■ TASK TO CARRY OUT
Whenever a line carries the word "para", pull it out of the entries.
--- GIVEN DATA ---
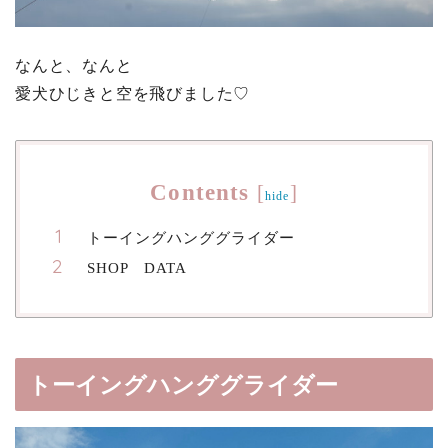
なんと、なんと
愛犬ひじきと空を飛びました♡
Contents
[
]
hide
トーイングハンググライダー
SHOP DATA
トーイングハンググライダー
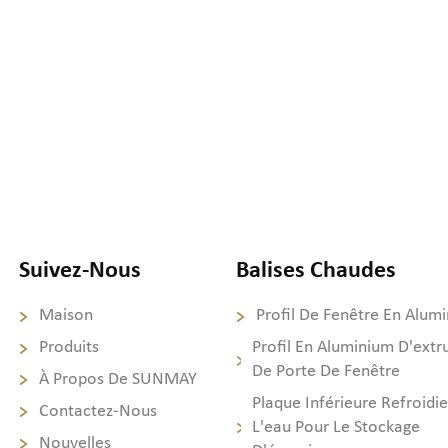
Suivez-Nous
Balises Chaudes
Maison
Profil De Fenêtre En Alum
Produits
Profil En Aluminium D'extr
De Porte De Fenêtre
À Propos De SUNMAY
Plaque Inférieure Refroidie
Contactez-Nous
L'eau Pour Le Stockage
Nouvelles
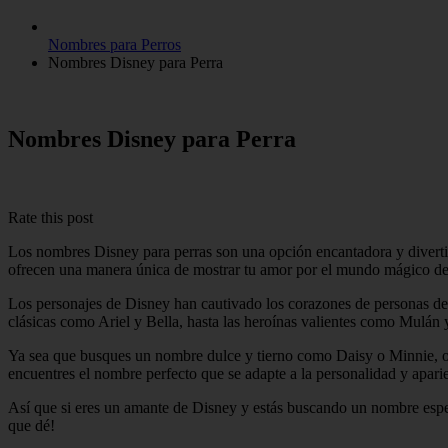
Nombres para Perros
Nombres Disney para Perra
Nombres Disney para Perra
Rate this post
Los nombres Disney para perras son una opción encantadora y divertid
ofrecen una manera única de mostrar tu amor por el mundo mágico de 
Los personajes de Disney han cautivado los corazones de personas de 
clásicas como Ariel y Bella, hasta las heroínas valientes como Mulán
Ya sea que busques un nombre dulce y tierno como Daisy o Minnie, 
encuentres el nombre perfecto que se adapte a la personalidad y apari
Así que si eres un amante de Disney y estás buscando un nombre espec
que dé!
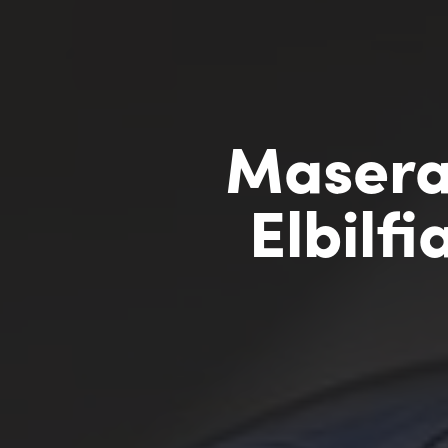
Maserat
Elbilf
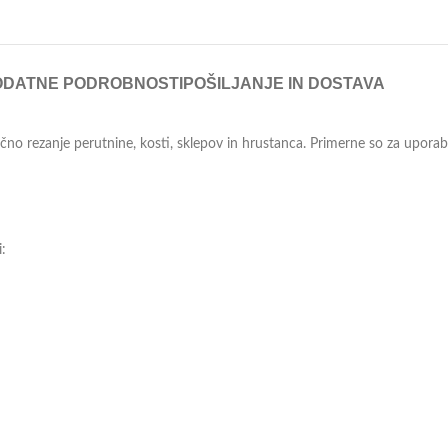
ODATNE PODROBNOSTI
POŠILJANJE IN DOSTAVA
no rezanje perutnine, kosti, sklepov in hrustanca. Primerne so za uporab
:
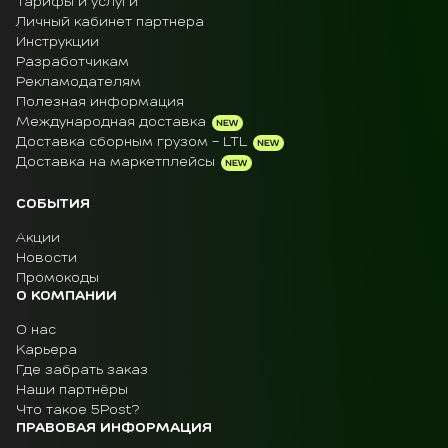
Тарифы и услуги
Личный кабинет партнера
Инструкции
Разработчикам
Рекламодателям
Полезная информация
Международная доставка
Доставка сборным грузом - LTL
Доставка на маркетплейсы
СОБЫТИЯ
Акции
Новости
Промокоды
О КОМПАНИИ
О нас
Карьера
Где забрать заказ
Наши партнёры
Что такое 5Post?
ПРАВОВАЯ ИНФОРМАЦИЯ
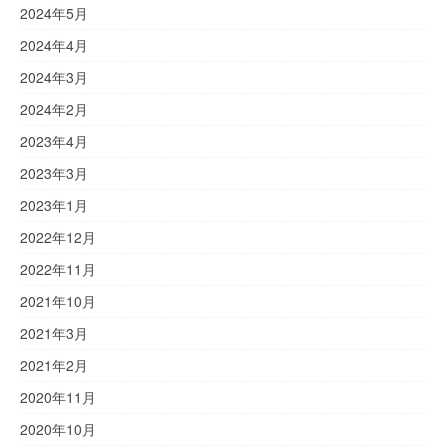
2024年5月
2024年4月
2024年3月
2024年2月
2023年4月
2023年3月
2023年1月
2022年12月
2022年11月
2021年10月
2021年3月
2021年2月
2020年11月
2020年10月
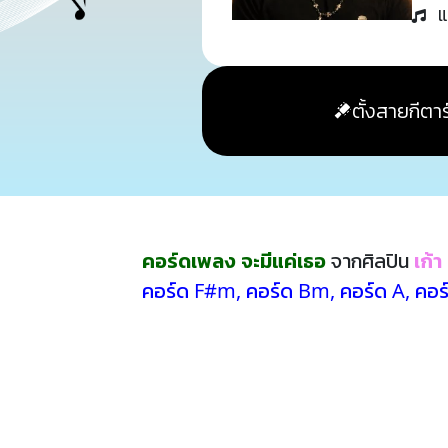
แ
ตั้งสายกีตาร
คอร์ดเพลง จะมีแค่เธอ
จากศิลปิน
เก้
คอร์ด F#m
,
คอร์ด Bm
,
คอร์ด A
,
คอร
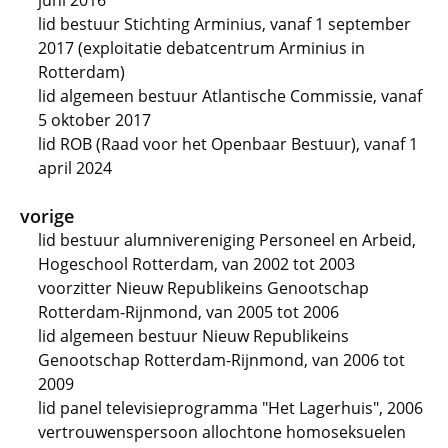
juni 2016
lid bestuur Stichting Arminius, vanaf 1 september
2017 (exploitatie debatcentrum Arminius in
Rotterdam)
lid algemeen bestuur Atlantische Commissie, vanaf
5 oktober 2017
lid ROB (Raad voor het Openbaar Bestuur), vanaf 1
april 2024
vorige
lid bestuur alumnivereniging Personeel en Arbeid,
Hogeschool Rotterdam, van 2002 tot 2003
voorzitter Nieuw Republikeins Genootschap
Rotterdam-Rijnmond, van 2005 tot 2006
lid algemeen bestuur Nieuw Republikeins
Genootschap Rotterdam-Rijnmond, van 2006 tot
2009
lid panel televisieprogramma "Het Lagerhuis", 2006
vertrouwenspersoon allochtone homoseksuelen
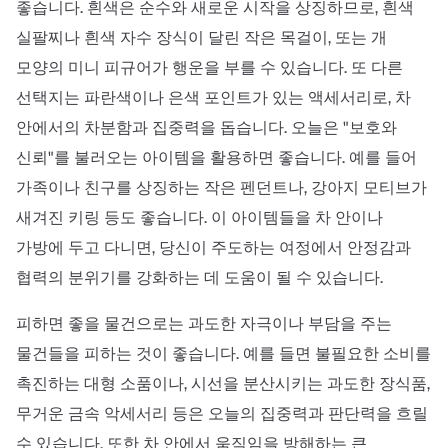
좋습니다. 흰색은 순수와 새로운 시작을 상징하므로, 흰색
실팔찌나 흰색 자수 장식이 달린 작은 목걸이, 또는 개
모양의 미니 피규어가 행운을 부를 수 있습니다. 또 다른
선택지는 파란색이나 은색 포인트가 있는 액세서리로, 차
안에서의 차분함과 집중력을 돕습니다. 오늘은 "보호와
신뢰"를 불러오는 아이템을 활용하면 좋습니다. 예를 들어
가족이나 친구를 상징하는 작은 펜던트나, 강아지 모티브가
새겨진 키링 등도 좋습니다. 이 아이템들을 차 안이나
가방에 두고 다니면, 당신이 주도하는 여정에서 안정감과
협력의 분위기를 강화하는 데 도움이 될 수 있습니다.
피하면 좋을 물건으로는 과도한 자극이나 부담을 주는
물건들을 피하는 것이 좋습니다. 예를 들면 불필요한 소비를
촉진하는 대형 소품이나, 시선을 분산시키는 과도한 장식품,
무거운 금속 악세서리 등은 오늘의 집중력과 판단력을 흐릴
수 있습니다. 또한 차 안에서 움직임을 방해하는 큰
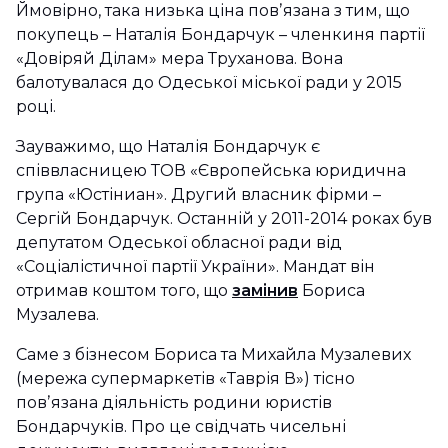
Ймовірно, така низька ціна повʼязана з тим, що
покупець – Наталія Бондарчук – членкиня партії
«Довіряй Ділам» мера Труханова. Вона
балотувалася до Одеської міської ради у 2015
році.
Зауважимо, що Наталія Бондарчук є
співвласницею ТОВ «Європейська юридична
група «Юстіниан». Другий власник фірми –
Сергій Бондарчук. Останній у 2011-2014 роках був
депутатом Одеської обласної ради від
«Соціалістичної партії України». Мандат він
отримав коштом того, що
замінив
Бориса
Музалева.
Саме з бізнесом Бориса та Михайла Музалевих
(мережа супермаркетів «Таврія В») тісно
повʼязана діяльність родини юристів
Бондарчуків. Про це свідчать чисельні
---
■ TASK SOLUTION
Nombres para Perros
Nombres Disney para Perra
Nombres Disney para Perra
Los nombres Disney para perras son una opción encantadora y divertid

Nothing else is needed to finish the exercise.